The active components of cannabis are cannabinoids THC and CBD. THC is the psychoactive component while CBD has many medicinal benefits. These cannabinoids act exactly the same as the endogenous endocannabinoids that synthesized in the human body. The endogenous endocannabinoids are called Anandamide and 2-Arachydonoylglycerol (2-AG). The cannabinoids from cannabis and the endogenous cannabinoids stimulate the same system of receptors in the human body which are involved in many physiological processes such as pain modulation, inflammation, bone fracture healing, and appetite. The primary receptors of this endogenous system are CB-1 receptors and CB-2 receptors.
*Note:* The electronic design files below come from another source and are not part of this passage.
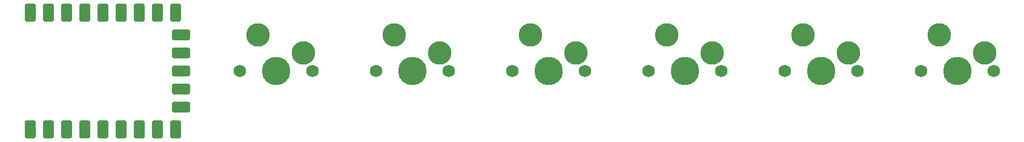
<source format=gbr>
%TF.GenerationSoftware,KiCad,Pcbnew,(6.0.6)*%
%TF.CreationDate,2022-10-04T12:54:13+11:00*%
%TF.ProjectId,freshboard,66726573-6862-46f6-9172-642e6b696361,rev?*%
%TF.SameCoordinates,Original*%
%TF.FileFunction,Soldermask,Bot*%
%TF.FilePolarity,Negative*%
%FSLAX46Y46*%
G04 Gerber Fmt 4.6, Leading zero omitted, Abs format (unit mm)*
G04 Created by KiCad (PCBNEW (6.0.6)) date 2022-10-04 12:54:13*
%MOMM*%
%LPD*%
G01*
G04 APERTURE LIST*
G04 Aperture macros list*
%AMRoundRect*
0 Rectangle with rounded corners*
0 $1 Rounding radius*
0 $2 $3 $4 $5 $6 $7 $8 $9 X,Y pos of 4 corners*
0 Add a 4 corners polygon primitive as box body*
4,1,4,$2,$3,$4,$5,$6,$7,$8,$9,$2,$3,0*
0 Add four circle primitives for the rounded corners*
1,1,$1+$1,$2,$3*
1,1,$1+$1,$4,$5*
1,1,$1+$1,$6,$7*
1,1,$1+$1,$8,$9*
0 Add four rect primitives between the rounded corners*
20,1,$1+$1,$2,$3,$4,$5,0*
20,1,$1+$1,$4,$5,$6,$7,0*
20,1,$1+$1,$6,$7,$8,$9,0*
20,1,$1+$1,$8,$9,$2,$3,0*%
G04 Aperture macros list end*
%ADD10C,3.987800*%
%ADD11C,1.750000*%
%ADD12C,3.300000*%
%ADD13RoundRect,0.400000X0.400000X-0.900000X0.400000X0.900000X-0.400000X0.900000X-0.400000X-0.900000X0*%
%ADD14RoundRect,0.400050X0.400050X-0.899950X0.400050X0.899950X-0.400050X0.899950X-0.400050X-0.899950X0*%
%ADD15RoundRect,0.400000X0.900000X-0.400000X0.900000X0.400000X-0.900000X0.400000X-0.900000X-0.400000X0*%
%ADD16RoundRect,0.393700X0.906300X-0.393700X0.906300X0.393700X-0.906300X0.393700X-0.906300X-0.393700X0*%
G04 APERTURE END LIST*
D10*
%TO.C,SW6*%
X198120000Y-93980000D03*
D11*
X203200000Y-93980000D03*
X193040000Y-93980000D03*
D12*
X201930000Y-91440000D03*
X195580000Y-88900000D03*
%TD*%
D11*
%TO.C,SW5*%
X184150000Y-93980000D03*
D10*
X179070000Y-93980000D03*
D11*
X173990000Y-93980000D03*
D12*
X182880000Y-91440000D03*
X176530000Y-88900000D03*
%TD*%
D11*
%TO.C,SW1*%
X107950000Y-93980000D03*
X97790000Y-93980000D03*
D10*
X102870000Y-93980000D03*
D12*
X106680000Y-91440000D03*
X100330000Y-88900000D03*
%TD*%
D13*
%TO.C,RZ1*%
X68505000Y-85760000D03*
X71045000Y-85760000D03*
X73585000Y-85760000D03*
X76125000Y-85760000D03*
X78665000Y-85760000D03*
D14*
X81205000Y-85760000D03*
X83745000Y-85760000D03*
X86285000Y-85760000D03*
X88825000Y-85760000D03*
D15*
X89635000Y-88900000D03*
D16*
X89635000Y-91440000D03*
X89635000Y-93980000D03*
X89635000Y-96520000D03*
X89635000Y-99060000D03*
D14*
X88825000Y-102200000D03*
X86285000Y-102200000D03*
X83745000Y-102200000D03*
X81205000Y-102200000D03*
X68505000Y-102200000D03*
X71045000Y-102200000D03*
X73585000Y-102200000D03*
X78665000Y-102200000D03*
X76125000Y-102200000D03*
%TD*%
D11*
%TO.C,SW4*%
X154940000Y-93980000D03*
D10*
X160020000Y-93980000D03*
D11*
X165100000Y-93980000D03*
D12*
X163830000Y-91440000D03*
X157480000Y-88900000D03*
%TD*%
D11*
%TO.C,SW2*%
X116840000Y-93980000D03*
X127000000Y-93980000D03*
D10*
X121920000Y-93980000D03*
D12*
X125730000Y-91440000D03*
X119380000Y-88900000D03*
%TD*%
D11*
%TO.C,SW3*%
X135890000Y-93980000D03*
D10*
X140970000Y-93980000D03*
D11*
X146050000Y-93980000D03*
D12*
X144780000Y-91440000D03*
X138430000Y-88900000D03*
%TD*%
M02*

</source>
These G-protein-coupled receptors are distributed among the nervous system (CB-1) and visceral organs (CB-2), including the dental pulp.
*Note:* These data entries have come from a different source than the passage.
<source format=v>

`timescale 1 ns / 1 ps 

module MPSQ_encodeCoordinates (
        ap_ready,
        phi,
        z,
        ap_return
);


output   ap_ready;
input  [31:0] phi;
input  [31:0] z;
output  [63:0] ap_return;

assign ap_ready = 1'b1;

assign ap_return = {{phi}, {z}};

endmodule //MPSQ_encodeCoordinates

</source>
A study from the Dental Institute at King’s College in London sought to evaluate the role of CB-1 receptors in modulating dental pain. The study used 19 patients that were receiving a molar extraction. The subjects were broken into two groups, one group that reported dental pain and another that didn’t report dental pain. With the use of immunohistochemistry and computer imaging analysis, the researchers were able to evaluate CB-1 positive nerve fibers in tooth pulp. CB-1 positive nerve fibers were found scattered in tooth pulp. The study found that CB-1 receptor expression is maintained by nerve fibers in painful human dental pulp. As a result of the findings, CB-1 agonist drugs, including cannabis drugs in pill form that contain THC, may be an alternative choice in dealing with dental pain.
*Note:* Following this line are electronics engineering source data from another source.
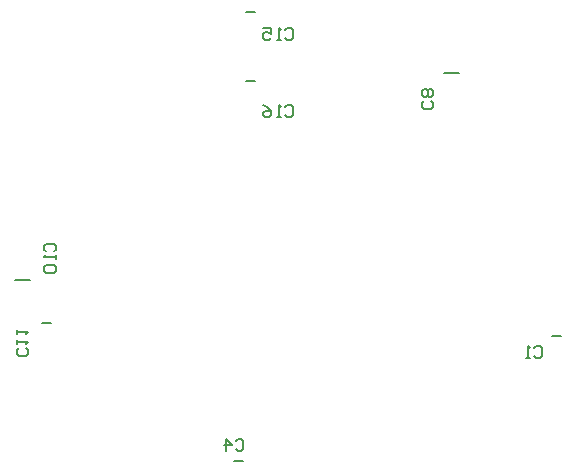
<source format=gbo>
G04*
G04 #@! TF.GenerationSoftware,Altium Limited,Altium Designer,18.1.9 (240)*
G04*
G04 Layer_Color=32896*
%FSLAX24Y24*%
%MOIN*%
G70*
G01*
G75*
%ADD14C,0.0079*%
D14*
X944Y8674D02*
X1456D01*
X15244Y15574D02*
X15756D01*
X8643Y15335D02*
X8957D01*
X8643Y17604D02*
X8957D01*
X1843Y7265D02*
X2157D01*
X8243Y2669D02*
X8557D01*
X18843Y6804D02*
X19157D01*
X1328Y6414D02*
X1394Y6349D01*
Y6218D01*
X1328Y6152D01*
X1066D01*
X1000Y6218D01*
Y6349D01*
X1066Y6414D01*
X1000Y6546D02*
Y6677D01*
Y6611D01*
X1394D01*
X1328Y6546D01*
X1000Y6874D02*
Y7005D01*
Y6939D01*
X1394D01*
X1328Y6874D01*
X9938Y14459D02*
X10003Y14524D01*
X10134D01*
X10200Y14459D01*
Y14196D01*
X10134Y14131D01*
X10003D01*
X9938Y14196D01*
X9806Y14131D02*
X9675D01*
X9741D01*
Y14524D01*
X9806Y14459D01*
X9216Y14524D02*
X9347Y14459D01*
X9478Y14327D01*
Y14196D01*
X9413Y14131D01*
X9282D01*
X9216Y14196D01*
Y14262D01*
X9282Y14327D01*
X9478D01*
X9938Y17028D02*
X10003Y17094D01*
X10134D01*
X10200Y17028D01*
Y16766D01*
X10134Y16700D01*
X10003D01*
X9938Y16766D01*
X9806Y16700D02*
X9675D01*
X9741D01*
Y17094D01*
X9806Y17028D01*
X9216Y17094D02*
X9478D01*
Y16897D01*
X9347Y16962D01*
X9282D01*
X9216Y16897D01*
Y16766D01*
X9282Y16700D01*
X9413D01*
X9478Y16766D01*
X1972Y9638D02*
X1906Y9703D01*
Y9834D01*
X1972Y9900D01*
X2234D01*
X2300Y9834D01*
Y9703D01*
X2234Y9638D01*
X2300Y9506D02*
Y9375D01*
Y9441D01*
X1906D01*
X1972Y9506D01*
Y9178D02*
X1906Y9113D01*
Y8982D01*
X1972Y8916D01*
X2234D01*
X2300Y8982D01*
Y9113D01*
X2234Y9178D01*
X1972D01*
X14828Y14662D02*
X14894Y14597D01*
Y14466D01*
X14828Y14400D01*
X14566D01*
X14500Y14466D01*
Y14597D01*
X14566Y14662D01*
X14828Y14794D02*
X14894Y14859D01*
Y14990D01*
X14828Y15056D01*
X14762D01*
X14697Y14990D01*
X14631Y15056D01*
X14566D01*
X14500Y14990D01*
Y14859D01*
X14566Y14794D01*
X14631D01*
X14697Y14859D01*
X14762Y14794D01*
X14828D01*
X14697Y14859D02*
Y14990D01*
X8298Y3312D02*
X8364Y3378D01*
X8495D01*
X8560Y3312D01*
Y3050D01*
X8495Y2984D01*
X8364D01*
X8298Y3050D01*
X7970Y2984D02*
Y3378D01*
X8167Y3181D01*
X7904D01*
X18238Y6428D02*
X18303Y6494D01*
X18434D01*
X18500Y6428D01*
Y6166D01*
X18434Y6100D01*
X18303D01*
X18238Y6166D01*
X18106Y6100D02*
X17975D01*
X18041D01*
Y6494D01*
X18106Y6428D01*
M02*

</source>
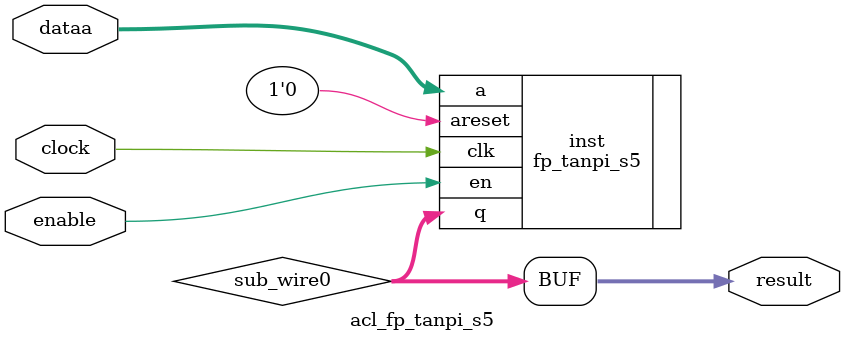
<source format=v>


`timescale 1 ps / 1 ps
// synopsys translate_on
module acl_fp_tanpi_s5 (
	enable,
	clock,
	dataa,
	result);

	input	  enable;
	input	  clock;
	input	[31:0]  dataa;
	output	[31:0]  result;

	wire [31:0] sub_wire0;
	wire [31:0] result = sub_wire0[31:0];

	fp_tanpi_s5 inst(
				.en (enable),
				.clk (clock),
				.a (dataa),
				.q (sub_wire0),
        .areset(1'b0));

endmodule

</source>
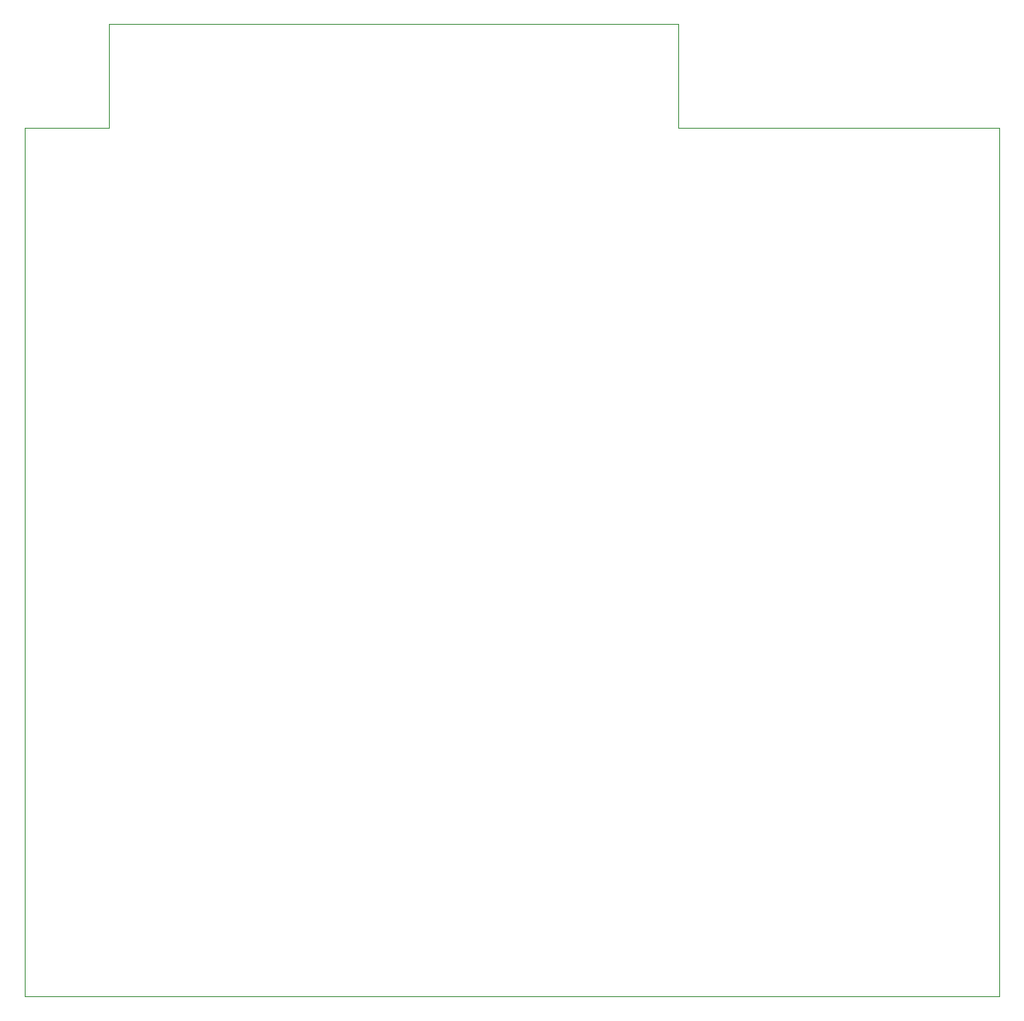
<source format=gm1>
G04 #@! TF.GenerationSoftware,KiCad,Pcbnew,(5.1.9)-1*
G04 #@! TF.CreationDate,2022-06-04T11:55:27+09:00*
G04 #@! TF.ProjectId,mz-2000,6d7a2d32-3030-4302-9e6b-696361645f70,rev?*
G04 #@! TF.SameCoordinates,PX2faf080PY93d1cc0*
G04 #@! TF.FileFunction,Profile,NP*
%FSLAX46Y46*%
G04 Gerber Fmt 4.6, Leading zero omitted, Abs format (unit mm)*
G04 Created by KiCad (PCBNEW (5.1.9)-1) date 2022-06-04 11:55:27*
%MOMM*%
%LPD*%
G01*
G04 APERTURE LIST*
G04 #@! TA.AperFunction,Profile*
%ADD10C,0.050000*%
G04 #@! TD*
G04 APERTURE END LIST*
D10*
X8636000Y89154000D02*
X8636000Y99822000D01*
X0Y89154000D02*
X8636000Y89154000D01*
X67056000Y89154000D02*
X67056000Y99822000D01*
X100000000Y89154000D02*
X67056000Y89154000D01*
X0Y89154000D02*
X0Y0D01*
X67056000Y99822000D02*
X8636000Y99822000D01*
X100000000Y0D02*
X100000000Y89154000D01*
X0Y0D02*
X100000000Y0D01*
M02*

</source>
Another study that was conducted by the University of Washington assessed the role of CB-2 receptors in dental pulp exposure-induced periapical bone loss and mandibular bone density. Pulp exposure was created in two separate mice on the mandibular first molars. One mouse had CB-2 receptors intact while the other mouse had CB-2 receptors removed. The pulps remained exposed to the oral cavity, forming a periapical lesion, and the mandibles were harvested for 26 days after the pulp was exposed. The mouse with the intact CB-2 receptors had increased bone density in the mesial root of the pulp than the mouse without CB-2 receptors. The researchers observed that CB-2 mouse had a smaller periapical lesion size than the other mouse, indicating CB-2 receptor’s role in one metabolism. Therefore, the active components in cannabis may stimulate pulp CB-2 receptors and increase bone healing in the oral cavity.